A teenager was forced to take over the controls of a plane for more than half an hour on Saturday afternoon when the pilot passed out during a flight over rural Australia.
Troy Jenkins, 19, had to fly the plane around in circles for 45 minutes at a small airport in Forbes, New South Wales, because he didn’t know how to land the single-engine Cessna 150 on his own.
The pilot, 61-year-old family friend Derek Neville, lost consciousness just 10 minutes into the recreational flight. Mr Jenkins said he had taken over the controls in the past while flying with Mr Neville, but that he had only landed the plane once before – and that was under the older man’s direct supervision.
“Keeping it up wasn't a problem, it was the landing part I wasn't sure of,” Mr Jenkins told The Associated Press. “I was pretty scared.”
“I thought I had to save myself and him. It was quite an experience,” he said.
The teenager was able to keep the plane at a steady altitude of 2,000 feet (610 metres), before Mr Neville finally came to.
“He sort of poked me in the right direction and we both brought it down,” Mr Jenkins said. They landed safely.
The 19-year-old also explained how grateful he was to pilot Paul Reynolds, who responded to his SOS radio calls and came to the rescue. Mr Reynolds flew his own plane alongside the Cessna and provided instructions over the radio.
“I just heard on the radio someone calling: 'Help, help,'” Mr Reynolds told the Nine Network TV station.
“What I got him to do was essentially just maintain that altitude and fly around the airfield,” he added.
After the landing, Mr Neville was flown to Orange Base Hospital, where he was being treated on Sunday.

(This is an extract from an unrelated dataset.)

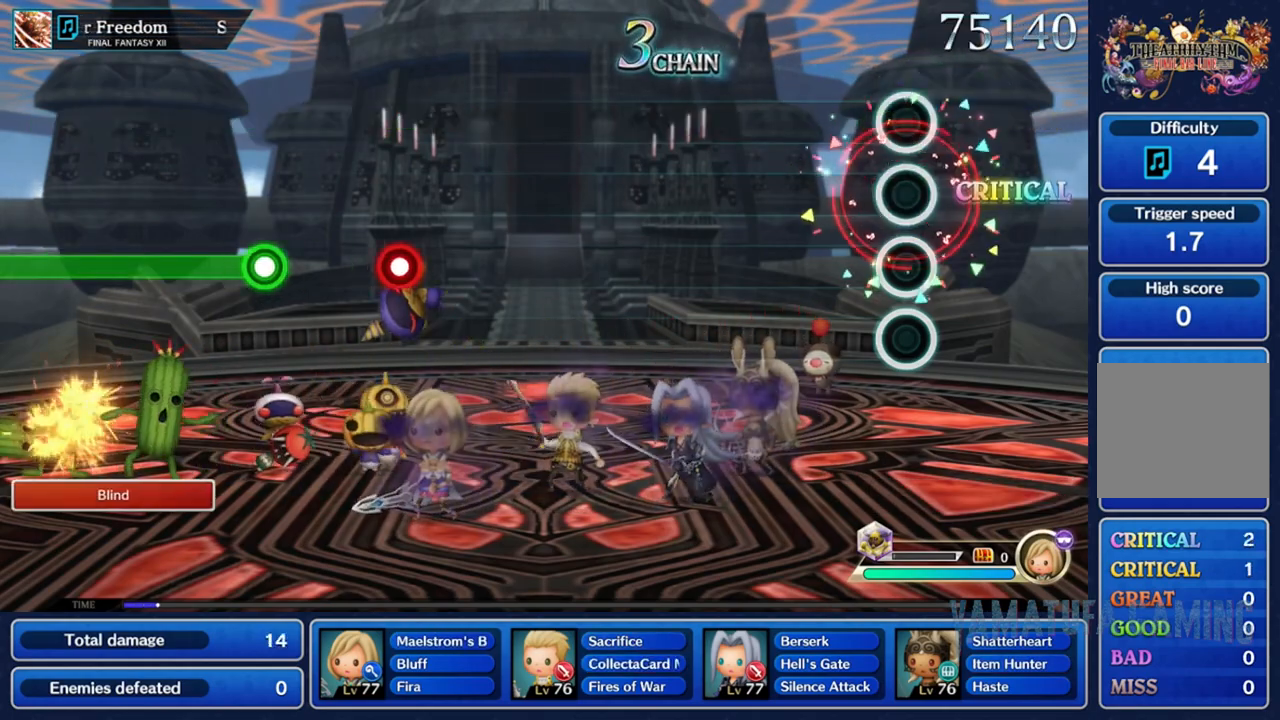
{"buttons": [], "left_stick": "center", "right_stick": "center", "events": []}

His wife Merle Neville said he had undergone heart and brain scans, but doctors had yet to diagnose the problem.
“We've had a good outcome,” she said, referring to the successful landing.
Police Detective Sergeant Steve Howard said the air emergency could have resulted in tragedy if the pilot had not regained consciousness when he did.
“I do believe the passenger had some prior experience in the plane and had landed the plane with some assistance in the past, but we were just very fortunate that the pilot did come to,” Sgt Howard told ABC News.
Air safety investigators plan to interview both the pilot and passenger on Tuesday, Australian Transport Safety Bureau spokesman Stuart Godley said.